**Input**
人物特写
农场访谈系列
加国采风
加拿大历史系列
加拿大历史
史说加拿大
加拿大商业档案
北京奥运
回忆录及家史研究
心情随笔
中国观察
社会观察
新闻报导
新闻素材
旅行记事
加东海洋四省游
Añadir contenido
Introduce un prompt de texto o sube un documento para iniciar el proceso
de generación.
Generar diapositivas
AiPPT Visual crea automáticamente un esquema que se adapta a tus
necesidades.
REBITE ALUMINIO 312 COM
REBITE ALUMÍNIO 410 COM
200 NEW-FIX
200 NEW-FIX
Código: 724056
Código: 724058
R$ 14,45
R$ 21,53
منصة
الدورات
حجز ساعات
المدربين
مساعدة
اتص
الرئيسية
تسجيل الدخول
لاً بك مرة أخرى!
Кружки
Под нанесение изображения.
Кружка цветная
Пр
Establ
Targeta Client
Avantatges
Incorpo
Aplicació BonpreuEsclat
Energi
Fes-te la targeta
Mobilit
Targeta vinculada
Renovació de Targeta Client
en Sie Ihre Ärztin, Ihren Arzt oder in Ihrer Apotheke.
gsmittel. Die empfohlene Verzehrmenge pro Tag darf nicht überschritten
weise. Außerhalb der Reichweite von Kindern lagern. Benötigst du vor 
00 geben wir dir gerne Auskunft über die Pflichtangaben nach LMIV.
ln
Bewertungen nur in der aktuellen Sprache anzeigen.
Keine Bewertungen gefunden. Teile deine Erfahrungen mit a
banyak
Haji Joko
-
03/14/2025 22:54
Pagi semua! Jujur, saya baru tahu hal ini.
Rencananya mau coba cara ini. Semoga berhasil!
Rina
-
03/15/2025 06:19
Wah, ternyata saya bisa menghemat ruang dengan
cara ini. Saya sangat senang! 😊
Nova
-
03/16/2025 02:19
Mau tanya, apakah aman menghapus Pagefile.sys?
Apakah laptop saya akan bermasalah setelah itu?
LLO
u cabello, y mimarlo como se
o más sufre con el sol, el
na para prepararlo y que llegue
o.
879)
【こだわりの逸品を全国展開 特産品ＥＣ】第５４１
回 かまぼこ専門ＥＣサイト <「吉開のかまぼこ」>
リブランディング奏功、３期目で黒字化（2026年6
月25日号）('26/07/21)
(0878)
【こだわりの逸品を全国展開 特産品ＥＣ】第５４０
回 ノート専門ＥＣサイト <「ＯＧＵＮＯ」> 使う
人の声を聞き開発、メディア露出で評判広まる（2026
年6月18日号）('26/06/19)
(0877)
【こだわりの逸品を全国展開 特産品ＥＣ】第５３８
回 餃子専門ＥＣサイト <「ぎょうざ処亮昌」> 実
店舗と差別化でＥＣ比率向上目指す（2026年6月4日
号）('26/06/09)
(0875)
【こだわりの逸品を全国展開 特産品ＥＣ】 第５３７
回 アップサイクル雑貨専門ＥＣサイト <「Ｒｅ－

**Your instructions**
Reproduce every line from all of the entries above, unchanged and in the same order.

**Answer for the task**
人物特写
农场访谈系列
加国采风
加拿大历史系列
加拿大历史
史说加拿大
加拿大商业档案
北京奥运
回忆录及家史研究
心情随笔
中国观察
社会观察
新闻报导
新闻素材
旅行记事
加东海洋四省游
Añadir contenido
Introduce un prompt de texto o sube un documento para iniciar el proceso
de generación.
Generar diapositivas
AiPPT Visual crea automáticamente un esquema que se adapta a tus
necesidades.
REBITE ALUMINIO 312 COM
REBITE ALUMÍNIO 410 COM
200 NEW-FIX
200 NEW-FIX
Código: 724056
Código: 724058
R$ 14,45
R$ 21,53
منصة
الدورات
حجز ساعات
المدربين
مساعدة
اتص
الرئيسية
تسجيل الدخول
لاً بك مرة أخرى!
Кружки
Под нанесение изображения.
Кружка цветная
Пр
Establ
Targeta Client
Avantatges
Incorpo
Aplicació BonpreuEsclat
Energi
Fes-te la targeta
Mobilit
Targeta vinculada
Renovació de Targeta Client
en Sie Ihre Ärztin, Ihren Arzt oder in Ihrer Apotheke.
gsmittel. Die empfohlene Verzehrmenge pro Tag darf nicht überschritten
weise. Außerhalb der Reichweite von Kindern lagern. Benötigst du vor 
00 geben wir dir gerne Auskunft über die Pflichtangaben nach LMIV.
ln
Bewertungen nur in der aktuellen Sprache anzeigen.
Keine Bewertungen gefunden. Teile deine Erfahrungen mit a
banyak
Haji Joko
-
03/14/2025 22:54
Pagi semua! Jujur, saya baru tahu hal ini.
Rencananya mau coba cara ini. Semoga berhasil!
Rina
-
03/15/2025 06:19
Wah, ternyata saya bisa menghemat ruang dengan
cara ini. Saya sangat senang! 😊
Nova
-
03/16/2025 02:19
Mau tanya, apakah aman menghapus Pagefile.sys?
Apakah laptop saya akan bermasalah setelah itu?
LLO
u cabello, y mimarlo como se
o más sufre con el sol, el
na para prepararlo y que llegue
o.
879)
【こだわりの逸品を全国展開 特産品ＥＣ】第５４１
回 かまぼこ専門ＥＣサイト <「吉開のかまぼこ」>
リブランディング奏功、３期目で黒字化（2026年6
月25日号）('26/07/21)
(0878)
【こだわりの逸品を全国展開 特産品ＥＣ】第５４０
回 ノート専門ＥＣサイト <「ＯＧＵＮＯ」> 使う
人の声を聞き開発、メディア露出で評判広まる（2026
年6月18日号）('26/06/19)
(0877)
【こだわりの逸品を全国展開 特産品ＥＣ】第５３８
回 餃子専門ＥＣサイト <「ぎょうざ処亮昌」> 実
店舗と差別化でＥＣ比率向上目指す（2026年6月4日
号）('26/06/09)
(0875)
【こだわりの逸品を全国展開 特産品ＥＣ】 第５３７
回 アップサイクル雑貨専門ＥＣサイト <「Ｒｅ－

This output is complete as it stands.